- [WHAT IS ASKED]:
Reproduce the following records line for line without any changes, leaving out the pictures.

- [THE RECORDS]:
══════
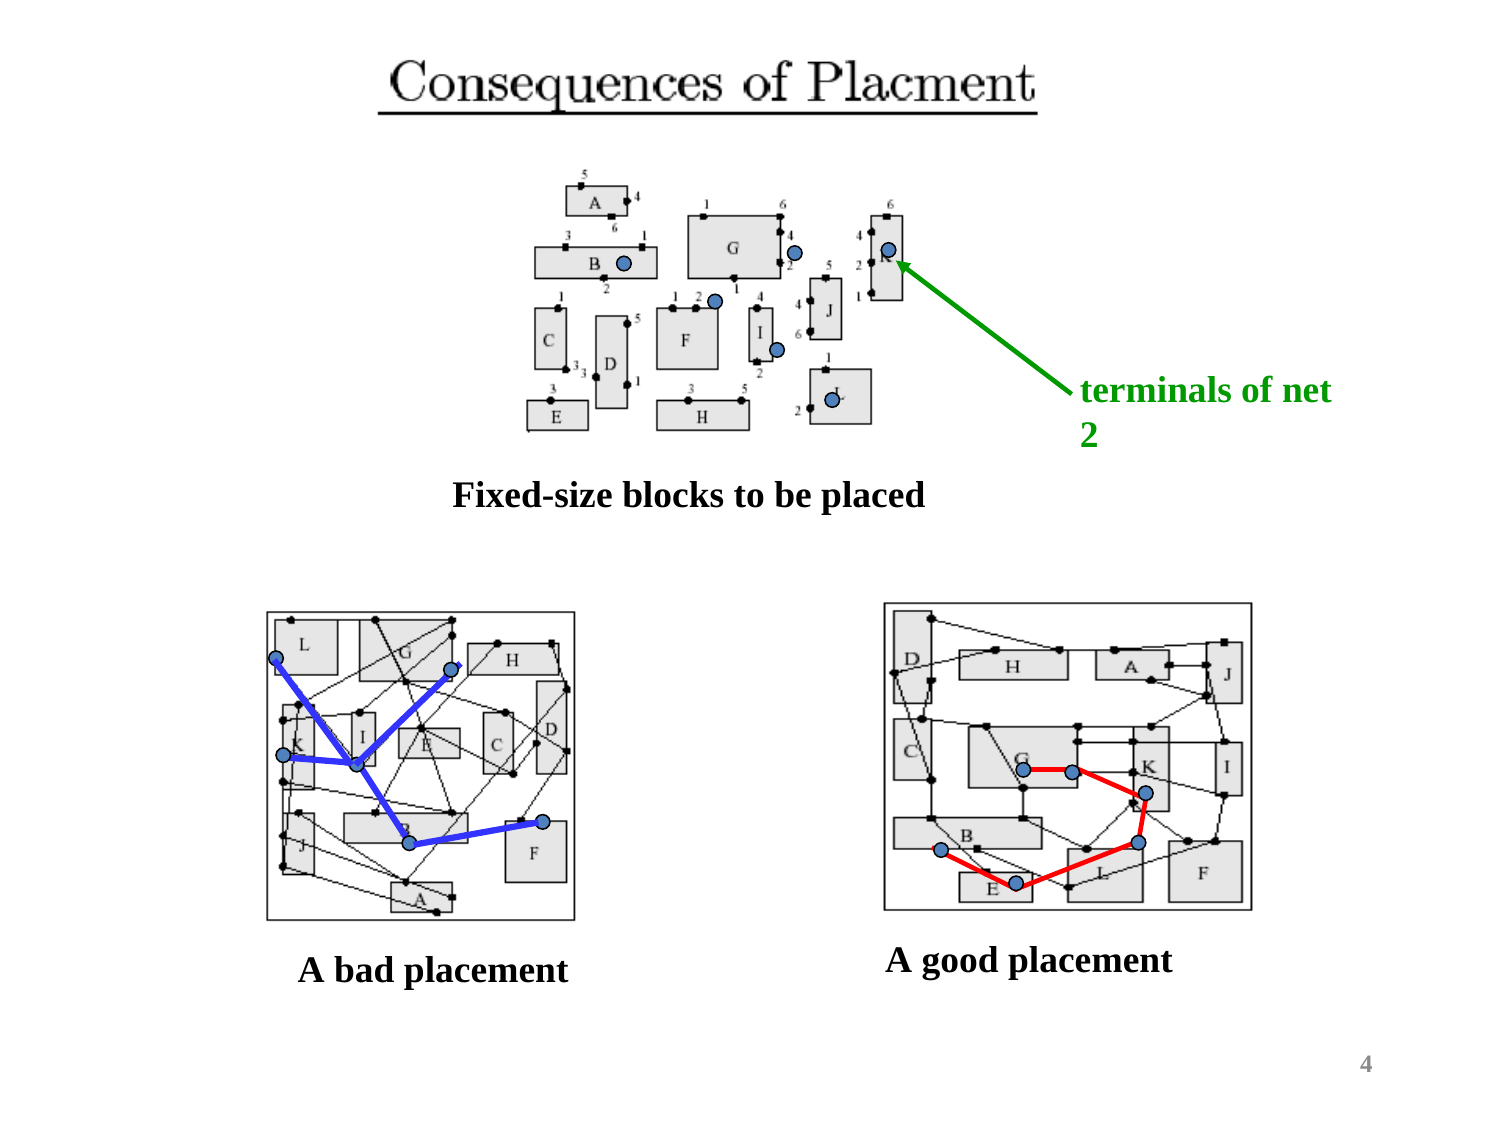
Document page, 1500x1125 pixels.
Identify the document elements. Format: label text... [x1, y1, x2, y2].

text_box [881, 242, 896, 258]
text_box [268, 650, 284, 665]
text_box [616, 256, 632, 271]
text_box [769, 342, 785, 358]
text_box [933, 842, 949, 858]
text_box [824, 392, 840, 408]
text_box [443, 662, 459, 678]
text_box <number> [1074, 1025, 1388, 1101]
picture [262, 599, 588, 929]
text_box [1008, 876, 1024, 891]
text_box terminals of net 2 [1065, 357, 1369, 463]
text_box [1065, 765, 1080, 780]
text_box [402, 835, 416, 851]
text_box Fixed-size blocks to be placed [437, 462, 1000, 523]
picture [871, 587, 1264, 922]
text_box [1131, 835, 1146, 850]
text_box [1138, 785, 1154, 801]
text_box [275, 747, 291, 763]
text_box A bad placement [150, 937, 588, 998]
text_box [707, 294, 723, 309]
picture [275, 37, 1188, 497]
text_box [350, 762, 365, 772]
text_box [787, 245, 803, 261]
text_box [536, 814, 550, 830]
text_box A good placement [737, 927, 1261, 988]
text_box [1016, 762, 1031, 778]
══════
- [ANSWER BELOW]:
Document page, 1500x1125 pixels.
Identify the document elements. Format: label text... [x1, y1, x2, y2].

text_box [881, 242, 896, 258]
text_box [268, 650, 284, 665]
text_box [616, 256, 632, 271]
text_box [769, 342, 785, 358]
text_box [933, 842, 949, 858]
text_box [824, 392, 840, 408]
text_box [443, 662, 459, 678]
text_box <number> [1074, 1025, 1388, 1101]
picture [262, 599, 588, 929]
text_box [1008, 876, 1024, 891]
text_box terminals of net 2 [1065, 357, 1369, 463]
text_box [1065, 765, 1080, 780]
text_box [402, 835, 416, 851]
text_box Fixed-size blocks to be placed [437, 462, 1000, 523]
picture [871, 587, 1264, 922]
text_box [1131, 835, 1146, 850]
text_box [1138, 785, 1154, 801]
text_box [275, 747, 291, 763]
text_box A bad placement [150, 937, 588, 998]
text_box [707, 294, 723, 309]
picture [275, 37, 1188, 497]
text_box [350, 762, 365, 772]
text_box [787, 245, 803, 261]
text_box [536, 814, 550, 830]
text_box A good placement [737, 927, 1261, 988]
text_box [1016, 762, 1031, 778]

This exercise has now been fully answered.